=== Task instructions ===
Your reply should hold exactly the lines from the one that contains "line: (268, 239)" through the end of the data. Repeat them word for word.

*** Data records ***

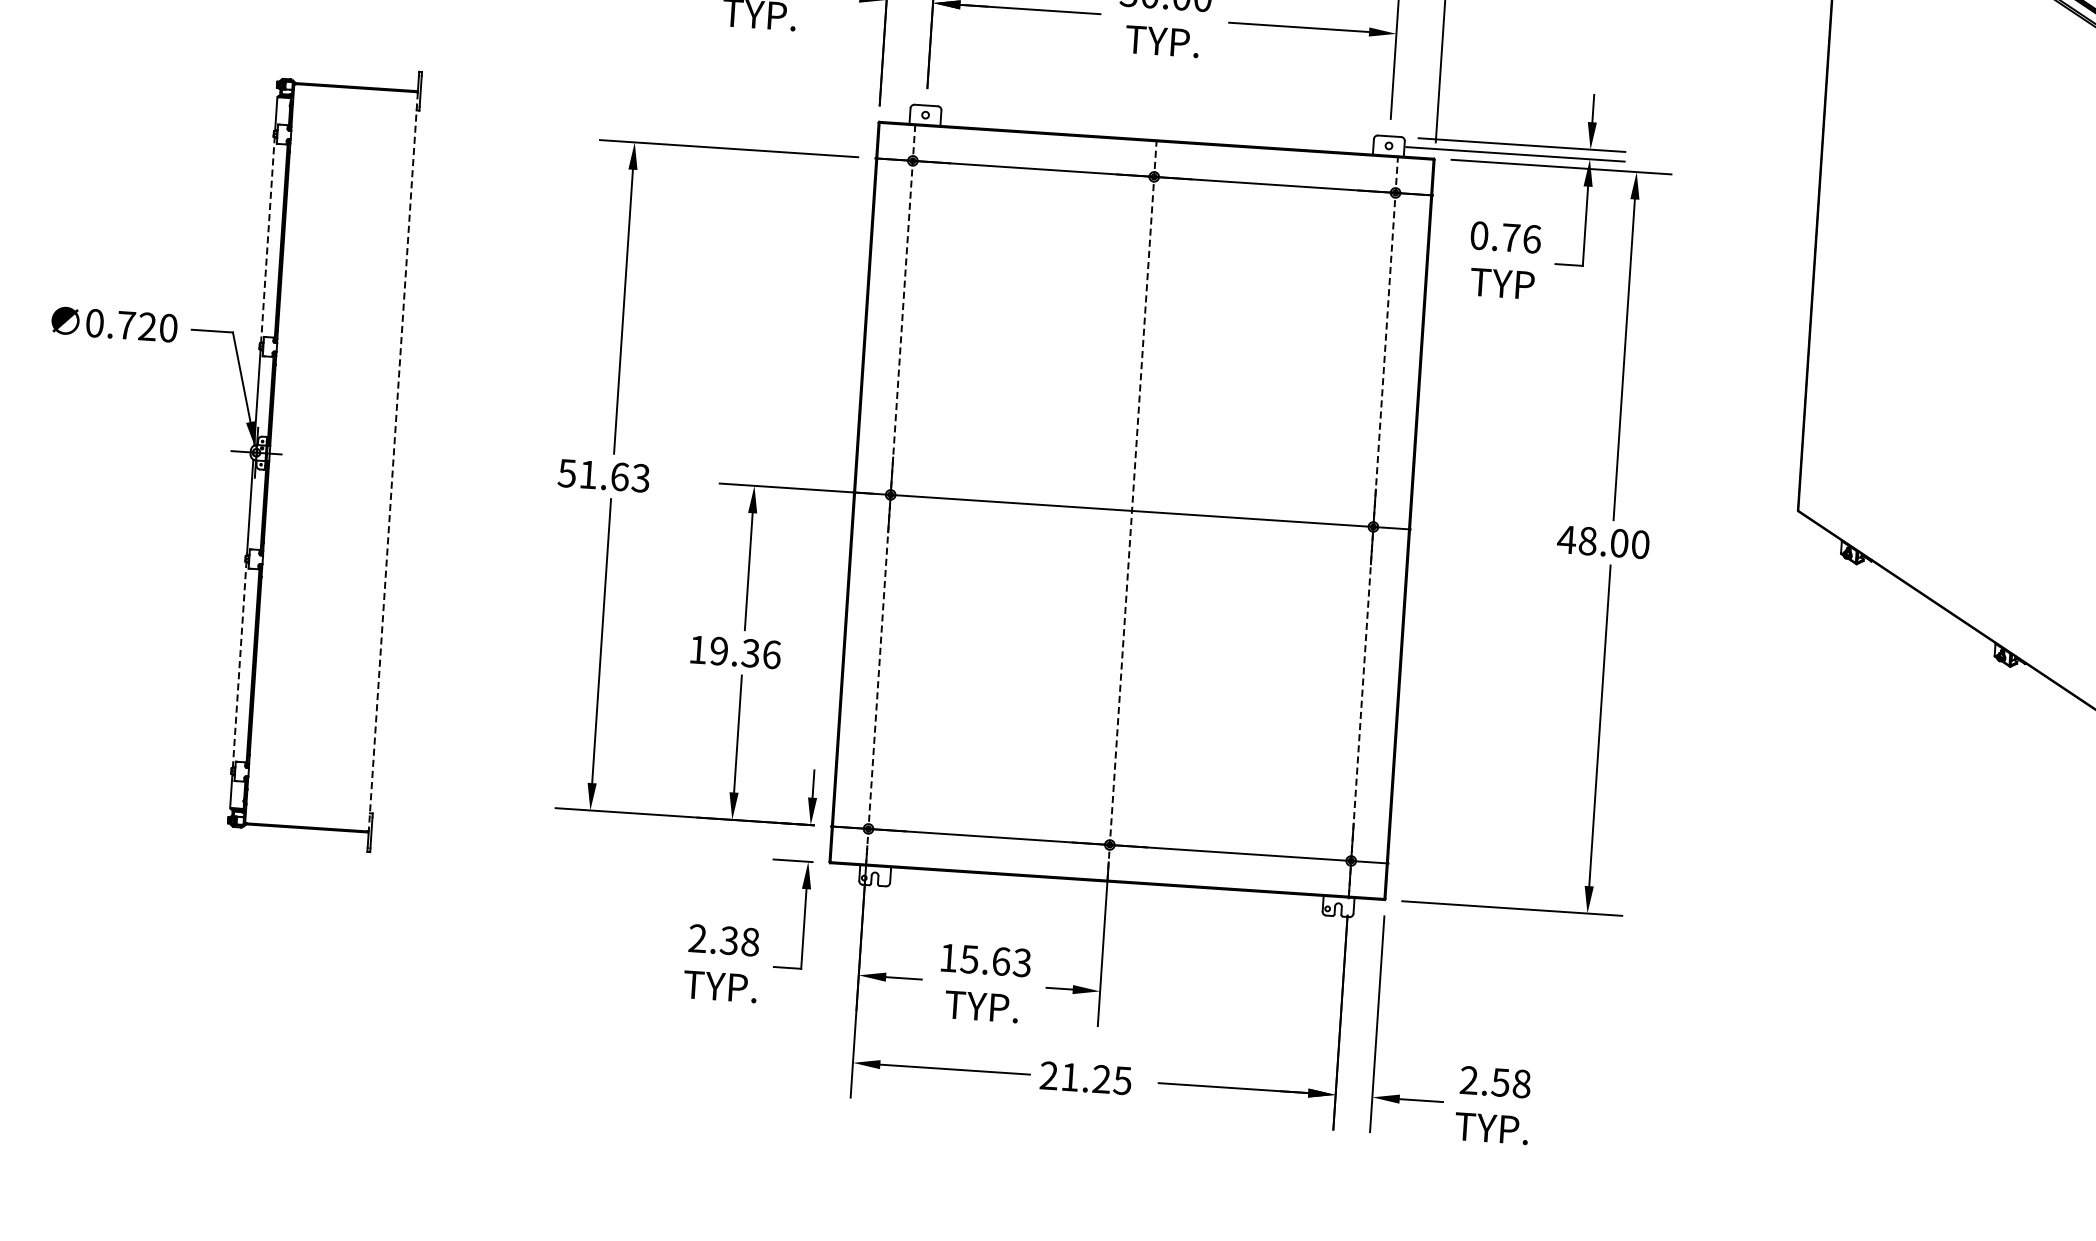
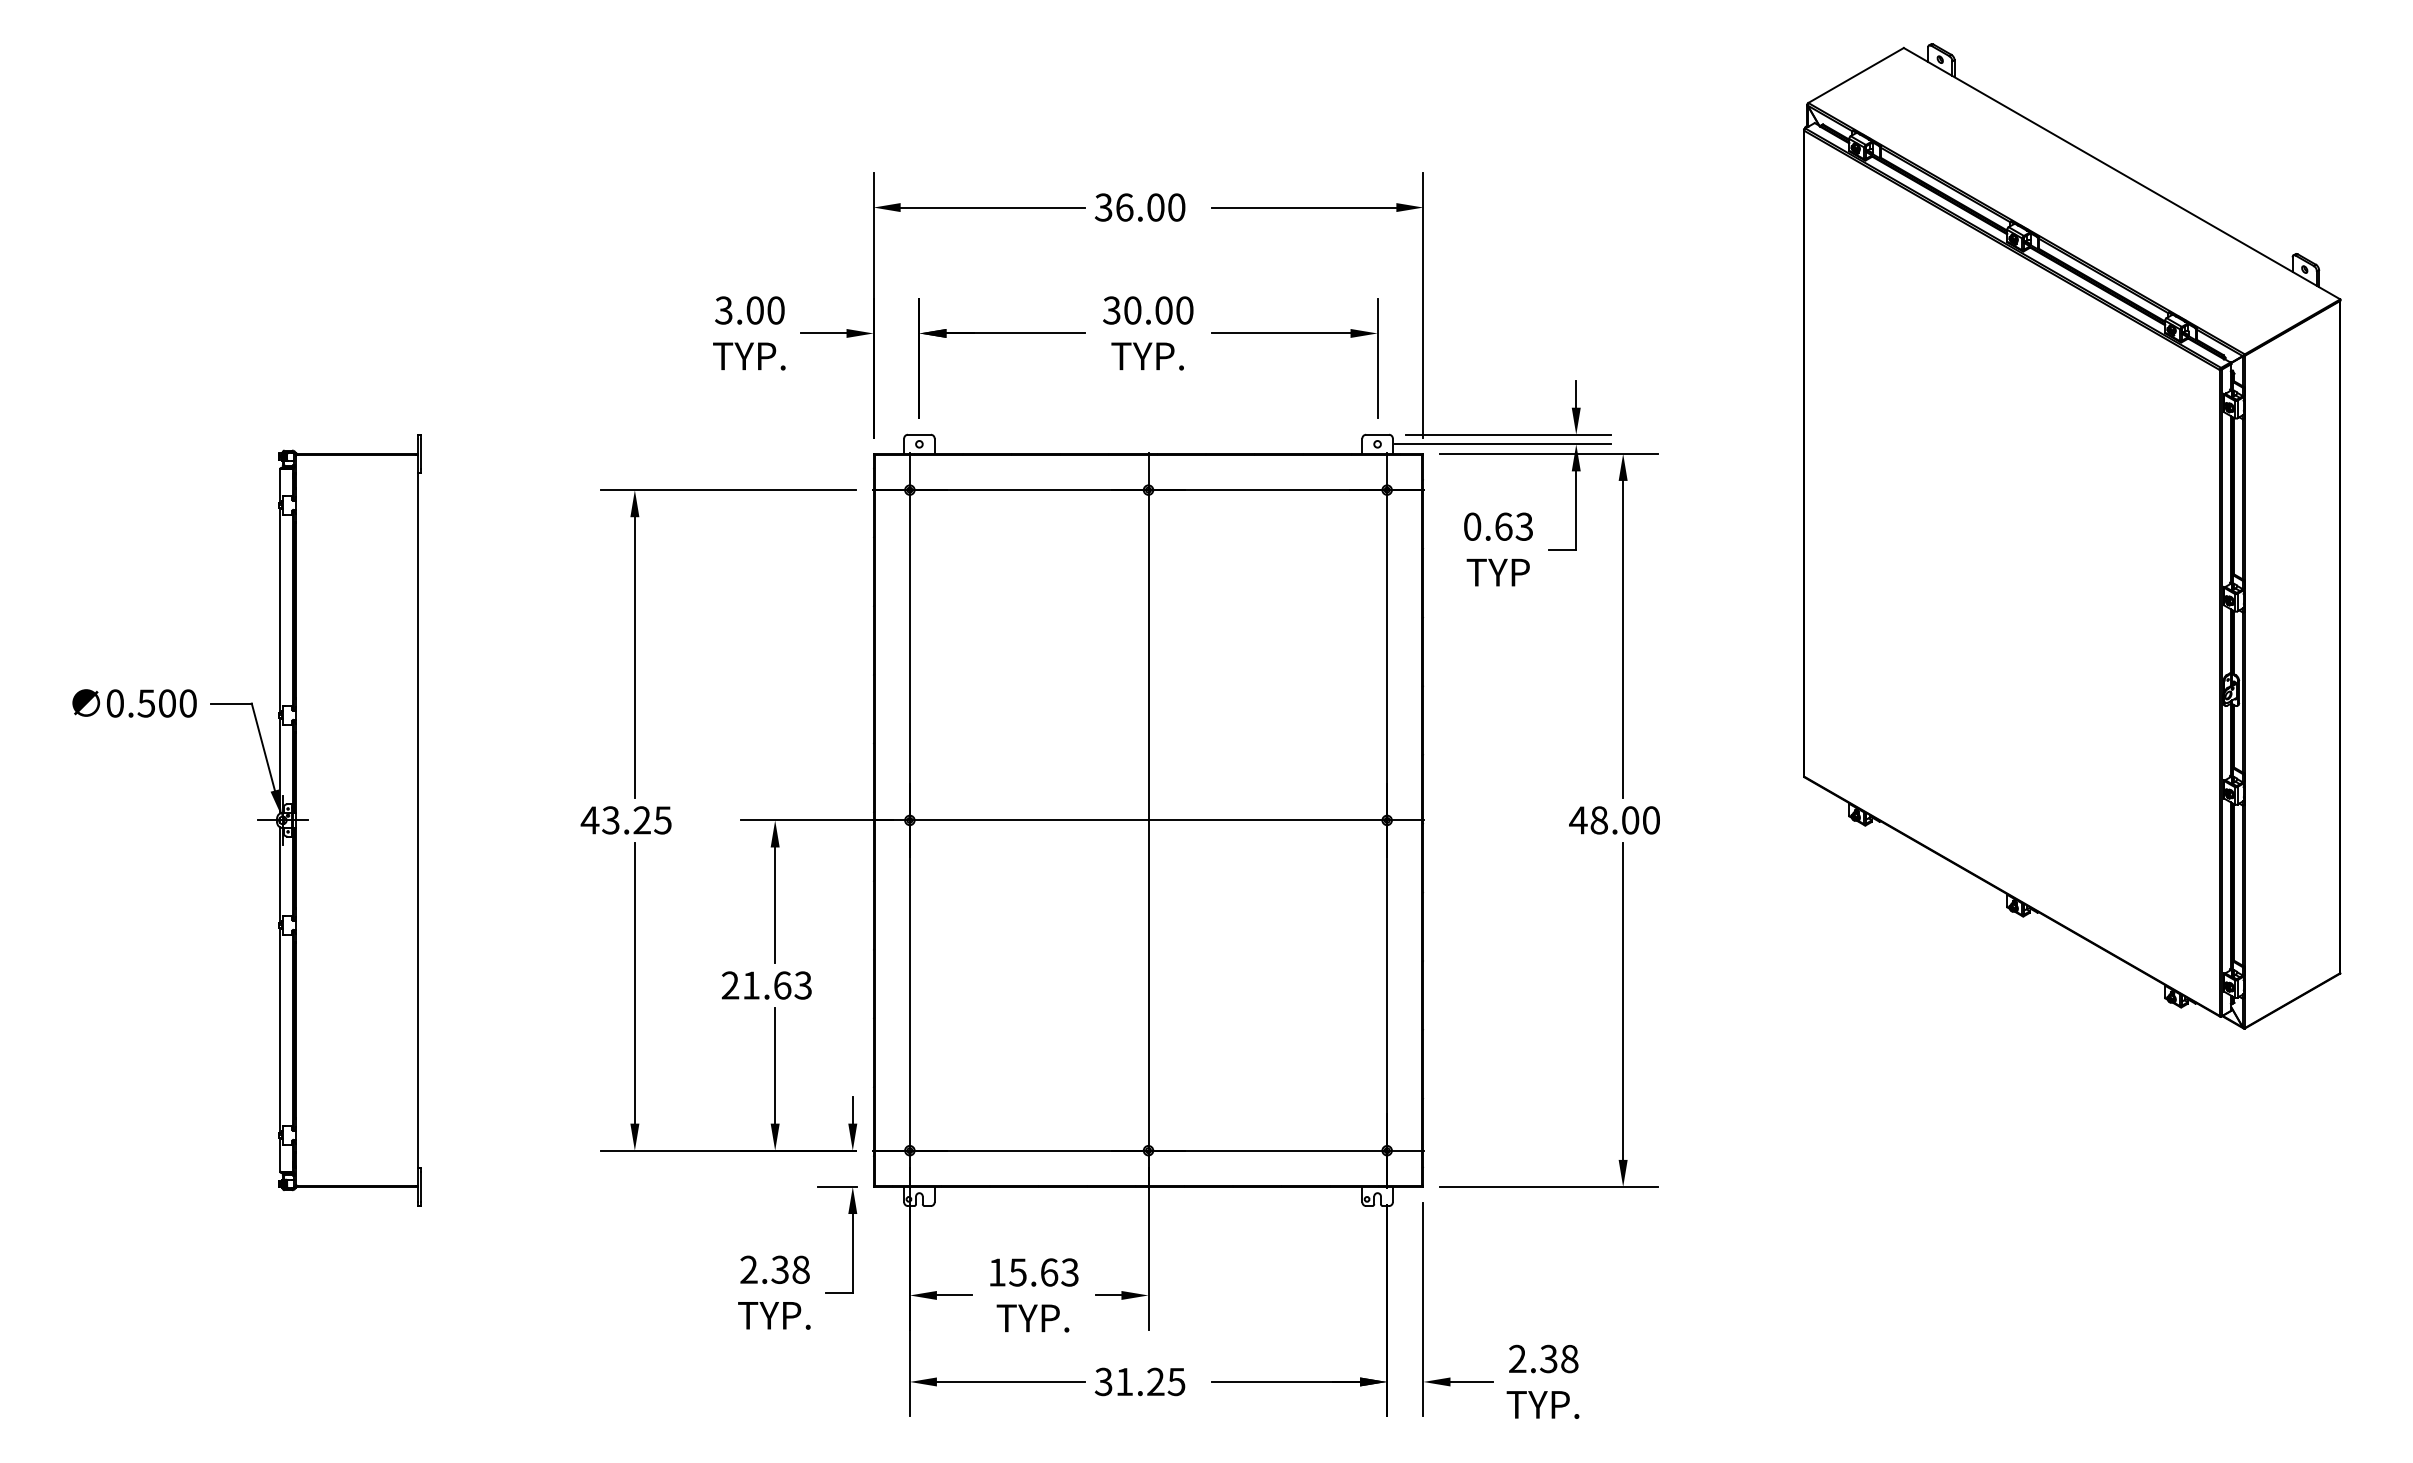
text: (1521, 238) -> (1514, 526), 0.76 -> 0.63
line: (268, 239) -> (280, 609), dashed -> solid
text: (136, 326) -> (156, 703), 0.720 -> 0.500
line: (393, 461) -> (418, 820), dashed -> solid
text: (603, 475) -> (625, 820), 51.63 -> 43.25
line: (890, 493) -> (909, 819), dashed -> solid
line: (1132, 511) -> (1148, 820), dashed -> solid
line: (1373, 527) -> (1387, 820), dashed -> solid
text: (734, 652) -> (766, 985), 19.36 -> 21.63
line: (240, 664) -> (280, 1029), dashed -> solid
text: (1048, 1076) -> (1103, 1382), 21.25 -> 31.25
text: (1500, 1082) -> (1548, 1358), 2.58 -> 2.38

*** End of Data records ***

=== Result of this task ===
line: (268, 239) -> (280, 609), dashed -> solid
text: (136, 326) -> (156, 703), 0.720 -> 0.500
line: (393, 461) -> (418, 820), dashed -> solid
text: (603, 475) -> (625, 820), 51.63 -> 43.25
line: (890, 493) -> (909, 819), dashed -> solid
line: (1132, 511) -> (1148, 820), dashed -> solid
line: (1373, 527) -> (1387, 820), dashed -> solid
text: (734, 652) -> (766, 985), 19.36 -> 21.63
line: (240, 664) -> (280, 1029), dashed -> solid
text: (1048, 1076) -> (1103, 1382), 21.25 -> 31.25
text: (1500, 1082) -> (1548, 1358), 2.58 -> 2.38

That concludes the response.